One year ago, on February 17, 2008, Kosovo declared its independence, and has so far been recognized by more than 50 countries representing close to 60% of the world’s economic power. Interethnic violence – which many feared – has largely been avoided, and the mass exodus of Serbs that some also predicted has not occurred. The Comprehensive Proposal for the Kosovo Status Settlement (the so-called “Ahtisaari Plan”), which provides for international supervision of Kosovo’s independence, is gradually being implemented. A large civilian European Union mission has been deployed.
Unfortunately, however, we still cannot turn the page on this pernicious conflict, which has led to so much tragedy and has been a cause of instability in the Balkans for far too long. The issue will not go away, because Serbia persists in its rejection of the new reality, and is doing everything in its power to prevent normalization.
On orders from Serbia’s government, Kosovo Serbs, who represent some 5% of the population, refuse to cooperate with Kosovo’s government and the EU mission.
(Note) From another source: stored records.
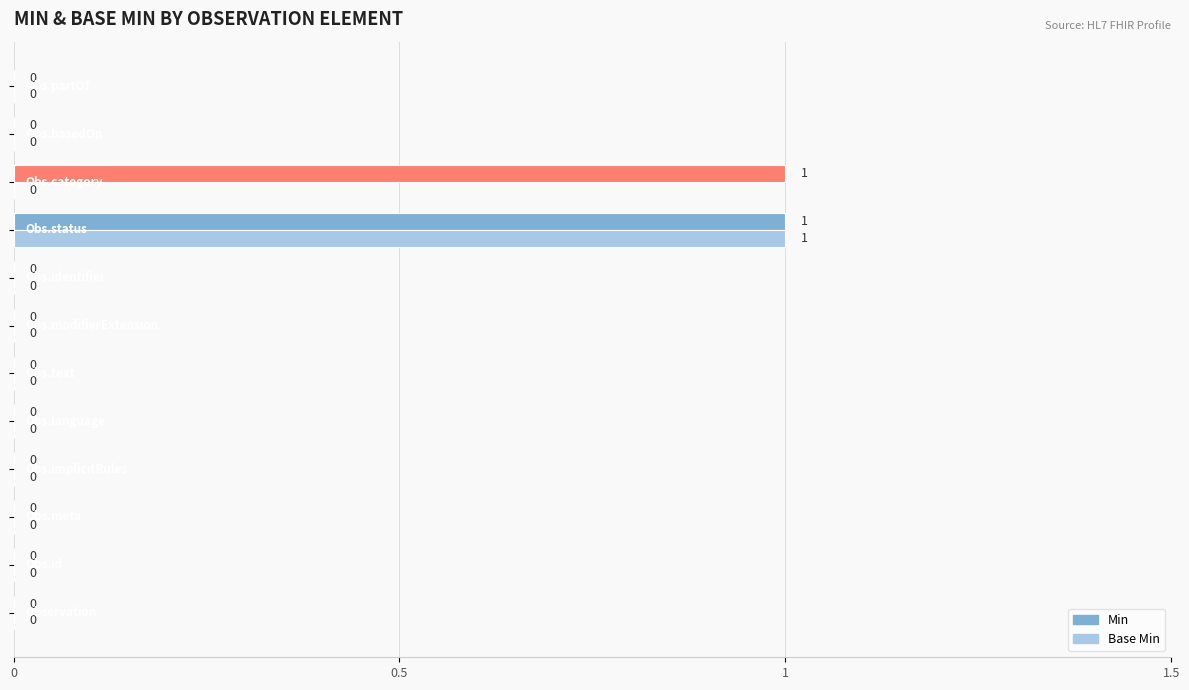

How many data points in Base Min are above 0?

1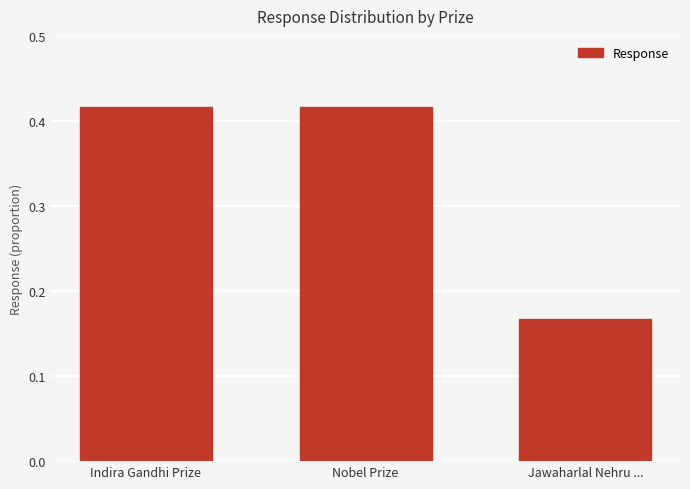

What is the average value?

0.3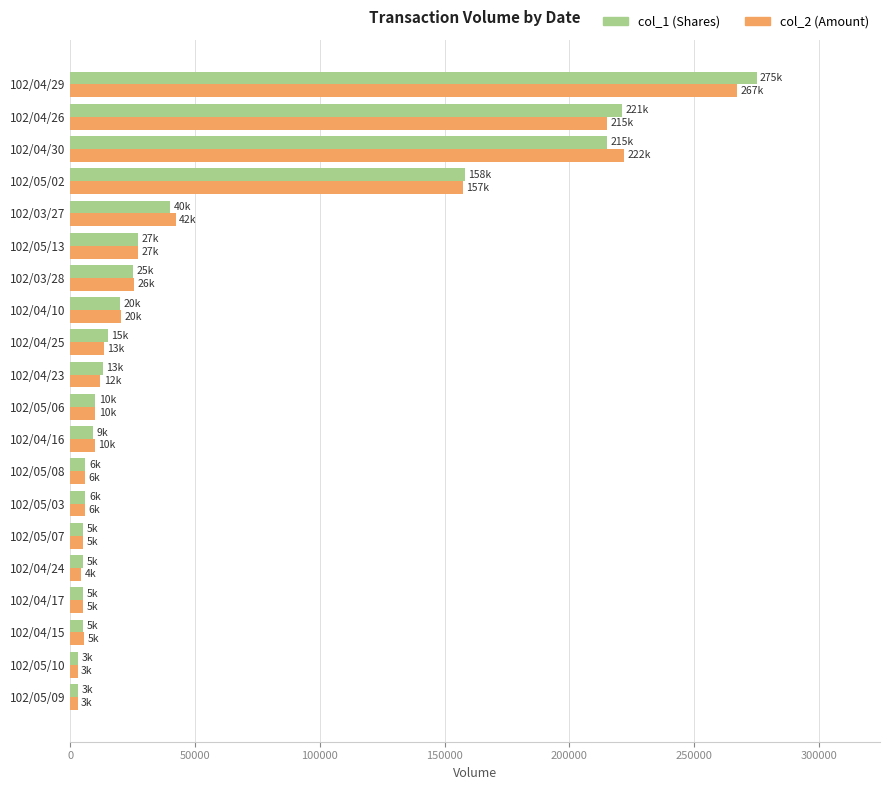

What is the greatest value displayed?

275000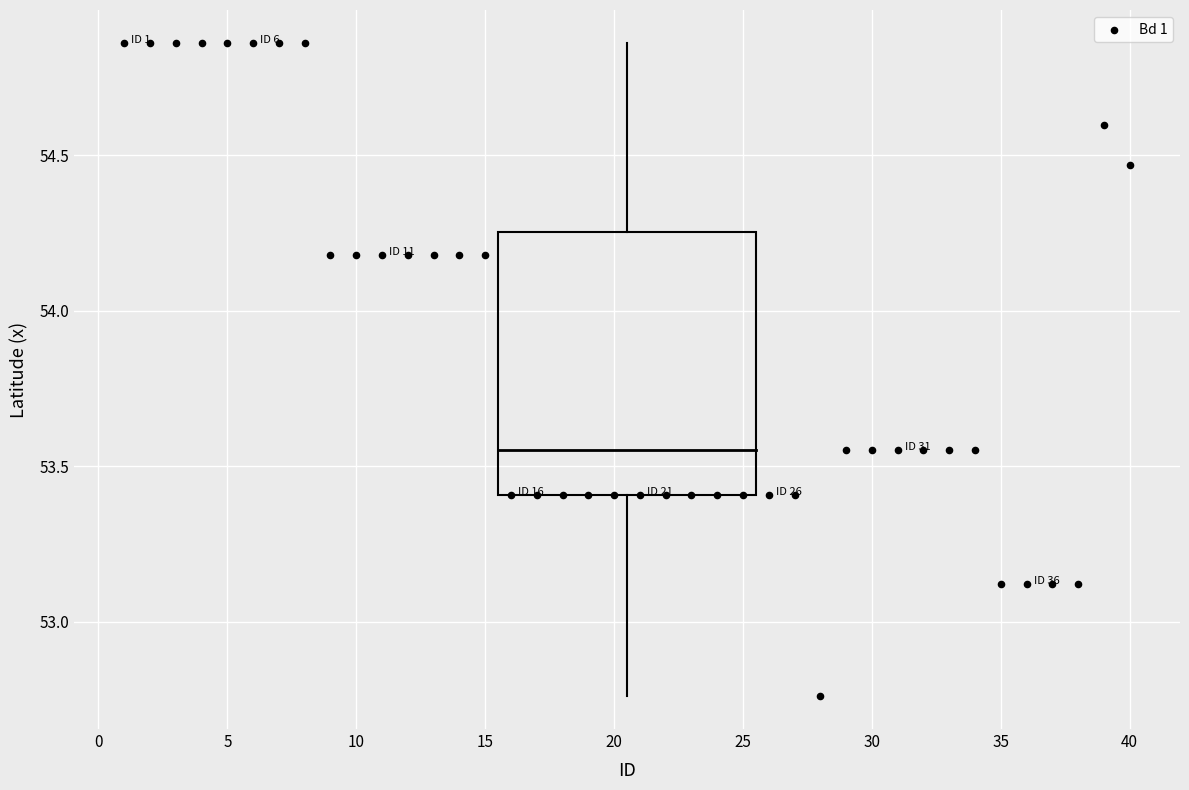

What is the range of Y values (max minus min)?

2.1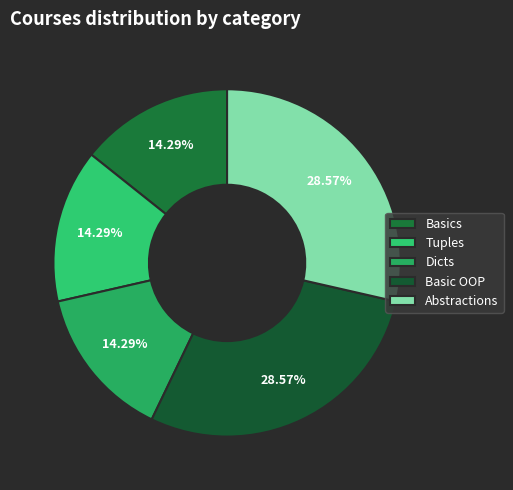

Between Dicts and Basics, which is larger?

Dicts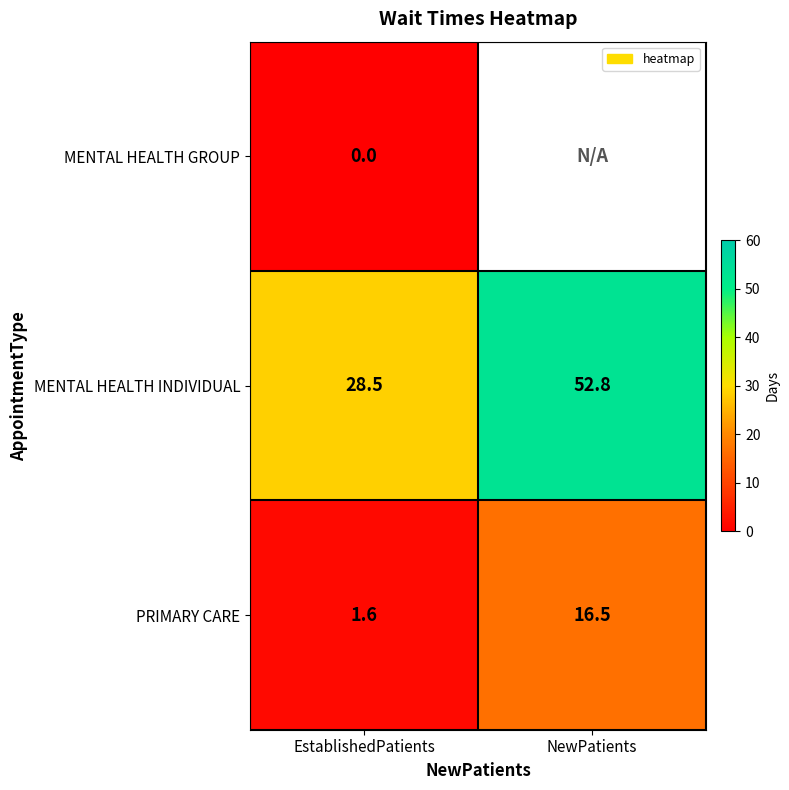

What is the difference between the maximum and minimum values in the MENTAL HEALTH INDIVIDUAL series?

24.3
In doing so – and this is the irony of the matter – Serbs themselves are preventing the early implementation of the wide-ranging community rights foreseen in the Ahtisaari Plan, which would bring to them a normal and secure life. On the international level, Serbia – with strong support from Russia – is actively engaged in blocking Kosovo’s accession to the United Nations and other global or regional organizations.
It is difficult to comprehend what Serbia aims to achieve. Nobody will deny that, for any state, being separated from part of its territory is a painful matter – even if a different ethnic group largely populates that territory. Still, there are examples in recent history when this has been achieved in a consensual manner.